Visualizing Irish girls names since 1970

January 20 2021


The CSO (Central Statistics Office of Ireland) publishes a list of the baby names registered every year with number of births for each. The data goes back to 1967. So we can see which names are most popular every year and how they change over time. This post uses Python, seaborn and matplotlib to visualise the data in various ways. The code for making these plots can be shown underneath each one or the complete code viewed in the Jupyter notebook here. The data file used is also in the repository (girls_names_cso_ireland.csv).

Total births, top 20

This shows names ranked by total number of births since 1970, top 20 only.

import pandas as pd
import pylab as plt
import numpy as np
import seaborn as sns
import matplotlib as mpl
import pylab as plt

totals=girls.groupby('Name').sum()['Number of Births'].sort_values(ascending=False)
plt.title('total births per name, top 20')

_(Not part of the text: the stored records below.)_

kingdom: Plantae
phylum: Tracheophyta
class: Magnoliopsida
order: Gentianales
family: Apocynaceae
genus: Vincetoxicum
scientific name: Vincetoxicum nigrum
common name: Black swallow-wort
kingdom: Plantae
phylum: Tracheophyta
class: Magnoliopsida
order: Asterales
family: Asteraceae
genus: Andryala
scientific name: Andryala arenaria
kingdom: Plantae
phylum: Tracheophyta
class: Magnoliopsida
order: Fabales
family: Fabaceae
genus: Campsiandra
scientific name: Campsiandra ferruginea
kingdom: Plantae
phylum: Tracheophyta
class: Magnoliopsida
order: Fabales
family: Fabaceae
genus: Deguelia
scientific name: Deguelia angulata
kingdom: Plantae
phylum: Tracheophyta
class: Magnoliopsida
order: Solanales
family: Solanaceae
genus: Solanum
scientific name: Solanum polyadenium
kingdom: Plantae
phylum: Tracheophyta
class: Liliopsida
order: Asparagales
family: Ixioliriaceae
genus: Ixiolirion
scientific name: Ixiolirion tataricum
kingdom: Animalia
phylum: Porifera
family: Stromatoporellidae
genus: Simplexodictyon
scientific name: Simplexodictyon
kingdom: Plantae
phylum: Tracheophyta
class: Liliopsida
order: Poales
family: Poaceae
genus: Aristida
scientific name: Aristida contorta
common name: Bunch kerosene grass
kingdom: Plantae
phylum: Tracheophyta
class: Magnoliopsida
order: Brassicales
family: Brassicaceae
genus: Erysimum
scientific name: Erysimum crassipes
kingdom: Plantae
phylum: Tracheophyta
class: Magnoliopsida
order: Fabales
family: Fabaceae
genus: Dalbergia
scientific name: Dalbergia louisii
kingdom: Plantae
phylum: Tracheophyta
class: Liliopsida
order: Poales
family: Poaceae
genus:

Most popular on average may not be that informative since names can come and go. This plot is the top 50 names on average since 1970. The black line at the end of each bar is the variability of the number of births. To see the top names in 2019 see last plot.

X = pd.pivot_table(girls,index='Name',columns='year',values='Number of Births')
Xs = X.reindex(X.std(1).sort_values(ascending=False).index)
Xm = X.reindex(X.mean(1).sort_values(ascending=False).index)

top50 = Xm[:50].index
m = girls[girls.Name.isin(top50)]
fg=sns.catplot(data=m,y='Name',x='Number of Births',kind='bar',order=top,height=8,aspect=.9)
plt.title('top 50 girls names on average since 1970')

Names go in and out of fashion

It’s an obvious fact that names are subject to trends. For example we can extract the most variable names over the period by finding the standard deviation and plotting just those. One way to represent this is in a heatmap with colors representing values. Below, the bright colors are the peak values. You can see how they fade from dark to bright as the years change. The data was normalised before plotting so the values range between 0 and 1. This makes the variation in the less popular names easier to see.

xnorm = (Xs-Xs.min())/(Xs.max()-Xs.min())
plt.title('most variable names since 1970')

Decline of Mary, Catherine and Fiona

The above trends can be shown in another way with line plots. It shows more clearly how very popular names from the 1960s have declined almost completely. I suspect Mary will make a comeback though.

top = Xm[:20].index
m = girls[girls.Name.isin(top)]
fg=sns.relplot(data=m,x='year',y='Number of Births',col='Name',col_wrap=4,
               kind='line',height=5,aspect=1.7,lw=5,facet_kws={'sharey': False})
fg.set_titles(row_template = '{row_name}', col_template = '{col_name}')

Changes over the years

We can also plot the top 10 names in selected years in each decade which is quite revealing of the trends.

for y in [1970,1980,1990,1995,2000,2010,2015,2019]:
    x = girls[girls.year==y]
    x = x[:10]
    x.plot(x='Name',y='Number of Births',kind='barh',legend=False,ax=ax,xlabel='')
fig.suptitle('top 10 names each decade')

Names cluster together

Finally, we can cluster the names and see how the same kinds of names trend together at different times.

xnorm = (Xm-Xm.min())/(Xm.max()-Xm.min())
xnorm =xnorm.fillna(0)

There are lots of other tidbits of information to be gleaned here. It would be possible to work out the average age of people now with a given name. Or perhaps there is a correlation between frequency of some names and the popular TV shows of the time?